The novel introduces Kay Scarpetta who is the Chief Medical Examiner of Virginia. Some people have compared her even to Sherlock Holmes. I do not think the comparision applies. Kay's knowledge is professional, Holmes is an amateur who observes a whole lot of things. Whereas Holmes has a certain glamour, Kay lacks personality. Most of her memes, a woman who is getting older, a woman in a powerful job etc are generic. Cornwell fails to flesh out her heroine and add any personal touches to her. She is humourless but even her grimness is generic not a recognisable character trait. It doesn't help matters either that the novel is written in first person. Kay's obervations tend to be factual, she doesn't venture out opinion often. Not only Kay but the entourage around her too are dull. I am particularly irritated by her niece Lucy and a police officer friend Merino.
But, if Kay is uninteresting, Cornwell is not. Cornwell has intimate knowledge of the subject she is talking about and she makes clinical pathology sexy. She actually built the pathology thriller froma scratch which a lot of CSI like clones tend to imitate. Every Cornwell novel gets into form when Scarpetta is cutting open bodies or teasing out evidence. Cornwell's dry surgical prose builds tension like a charm.
Postmortem falls into the bracket of early novels where Cornwell had no problems with her art. She later began employing present tense and third person for her novels and giving more and more space to Lucy and Merino. She also began being caught up in the drama of of her own charcaters that she started mythologising them. I think this is a problem for any franchise, we all want to know backstories but she fundamentally replaced the realist crime-solving plots with unbelievable conspiracies and over the top action. Postmortem thankfully suffers from no such flaws.
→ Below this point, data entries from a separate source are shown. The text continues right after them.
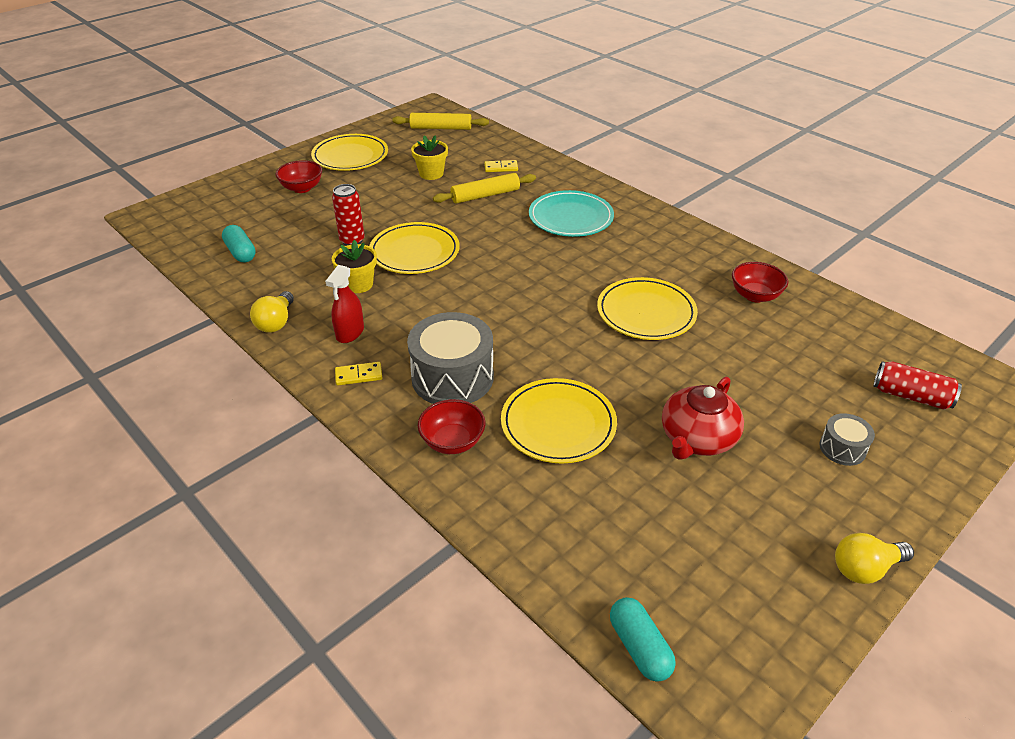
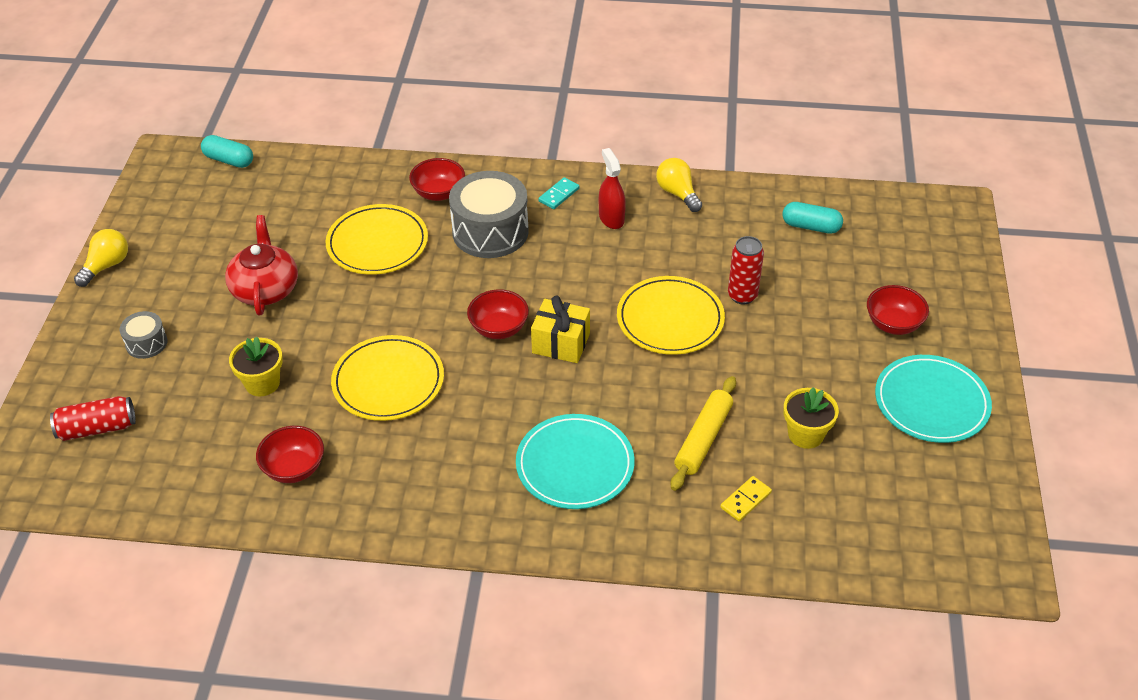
camera: 140 degrees right, 5 degrees up
yellow plate [311,134,388,171] -> turquoise plate [875,355,992,443]
yellow flower pot [332,240,377,293] -> yellow flower pot moved to [229,336,283,397]
yellow domino [335,362,382,385] -> turquoise domino [538,177,579,209]
yellow rolling pin [392,113,489,130] -> none
none -> red bowl [467,289,529,339]
none -> yellow gift [531,295,590,363]

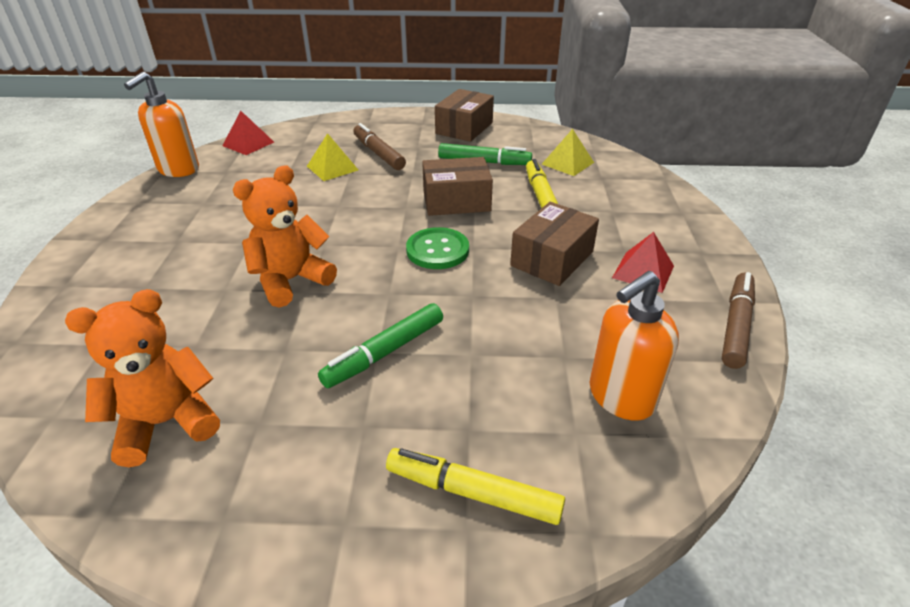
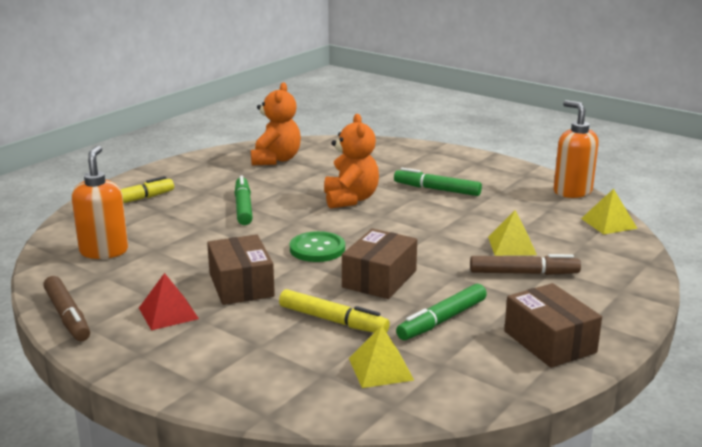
camera: 125 degrees right, 15 degrees down
red pyramid [223,111,274,155] -> yellow pyramid [581,189,638,235]
none -> green marker [394,168,482,196]

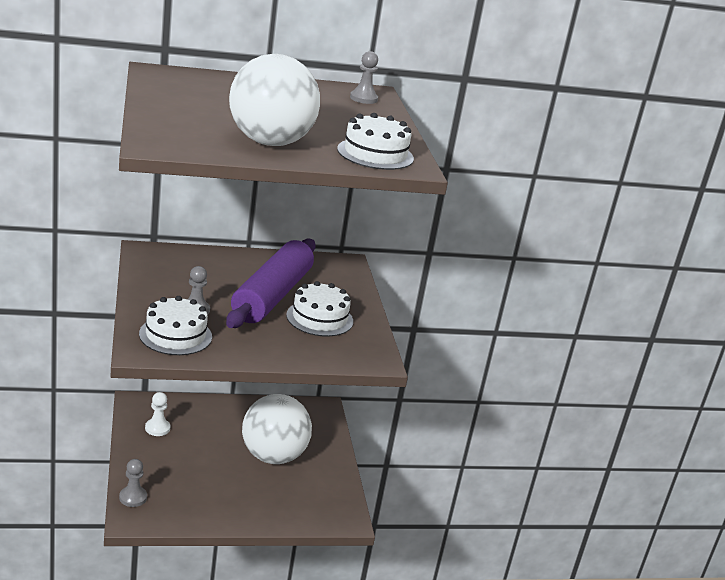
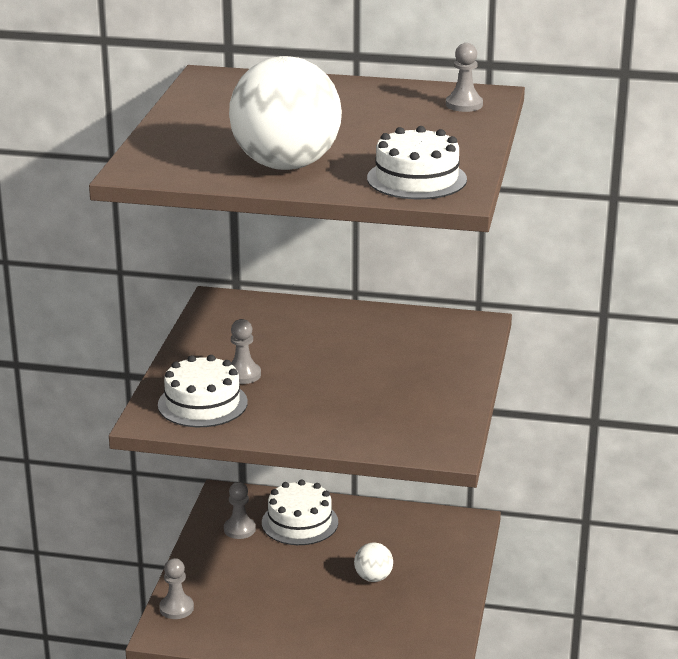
camera: 25 degrees right, 0 degrees up
white pawn [145,392,170,436] -> grey pawn [224,482,256,539]
purple rolling pin [226,239,316,328] -> none
white ball [242,394,312,464] -> white ball [354,542,393,582], size x0.43
white cake [286,281,353,336] -> white cake moved to [262,479,338,545]

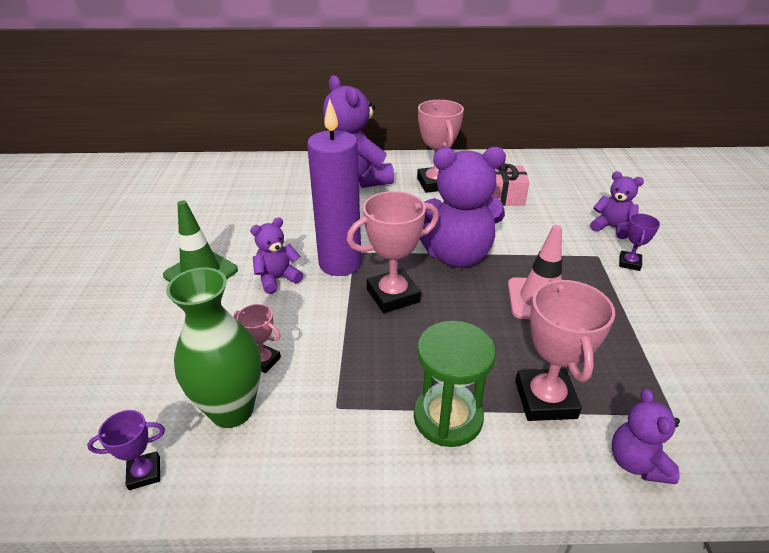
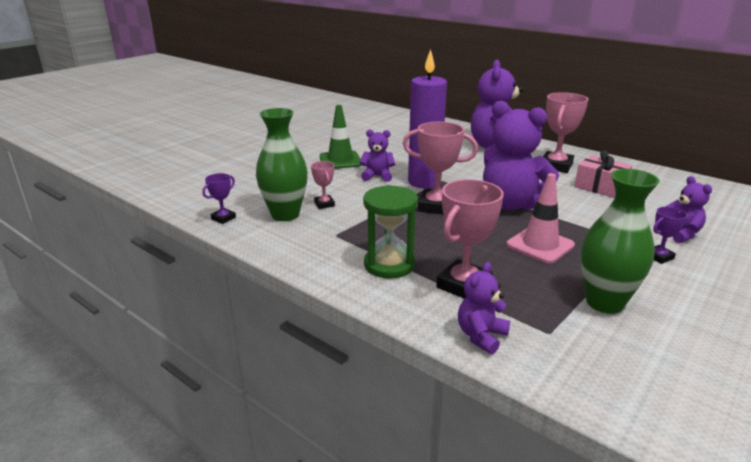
camera: 40 degrees right, 10 degrees down
purple trophy [87,410,165,490] -> purple trophy turned 75 degrees counterclockwise [202,173,236,224]
none -> green vase [581,169,660,314]

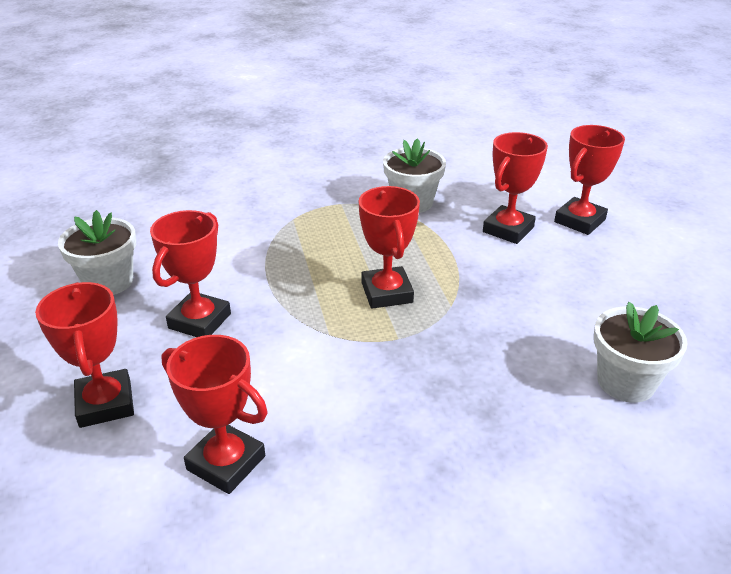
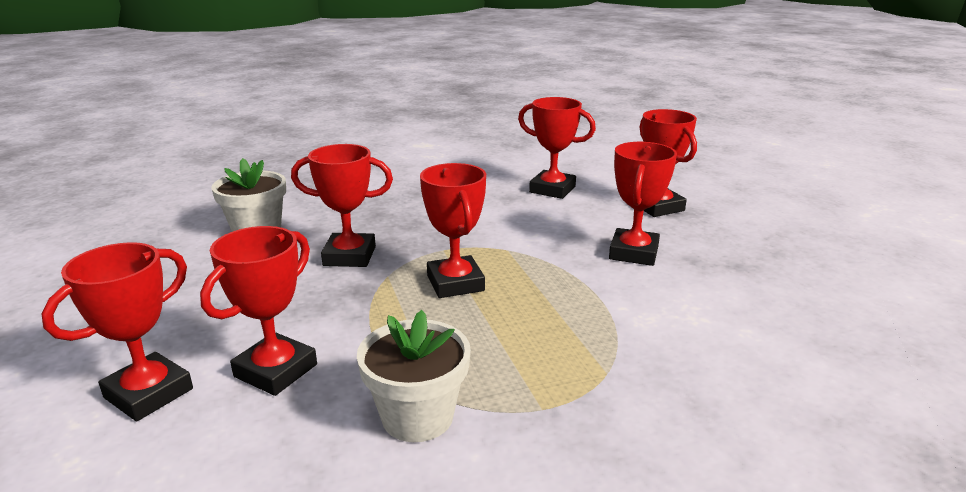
camera: 175 degrees right, 10 degrees down
white flower pot [58,210,136,295] -> none
none -> red trophy [291,144,393,267]

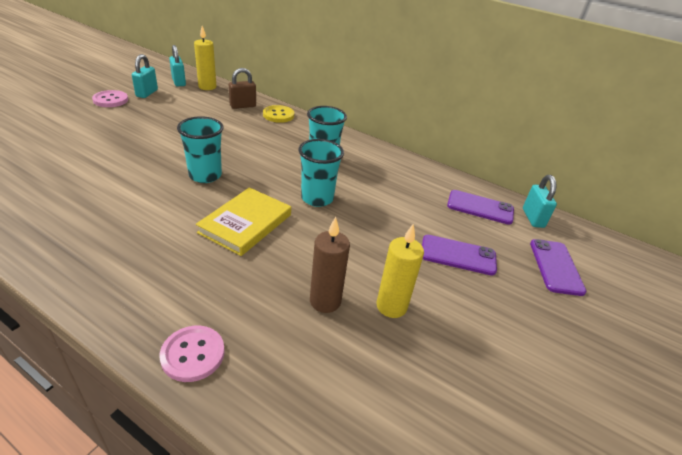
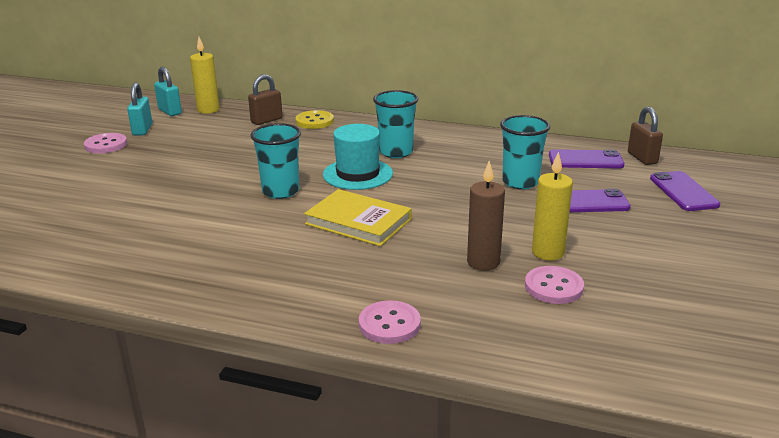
camera: 10 degrees left, 10 degrees down
yellow book [196,187,291,256] -> yellow book turned 75 degrees counterclockwise [304,189,412,246]
turquoise cup [298,139,344,207] -> turquoise cup moved to [500,115,550,189]
turquoise padlock [523,175,557,228] -> brown padlock [628,107,663,165]
none -> turquoise hat [323,124,393,190]
none -> pink button [525,266,584,304]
It is a simple crime thriller. A series of women have been killed but there appears to be no MoD, they are apaprently random. Scarpetta suspects that there is a serial killer at loose but his motives remain unclear. This is not a whodunit, so the identity of the killer is nearly not as improtant as the process of finding him. It is to Cornwell's credit that she makes the investigations fraught with chilly suspense. The motive of the serial killer is very clever.
I read Postmortem after I had read a lot of other Cornwell books. It surprised me because in her other books, Cornwell is sparer and drier. Postmortem is filled with emotive language. I enjoyed it more because of that.
Cornwell's latest Scarpetta adventure The Book of the Dead is going to release this year and hope she gets back to form.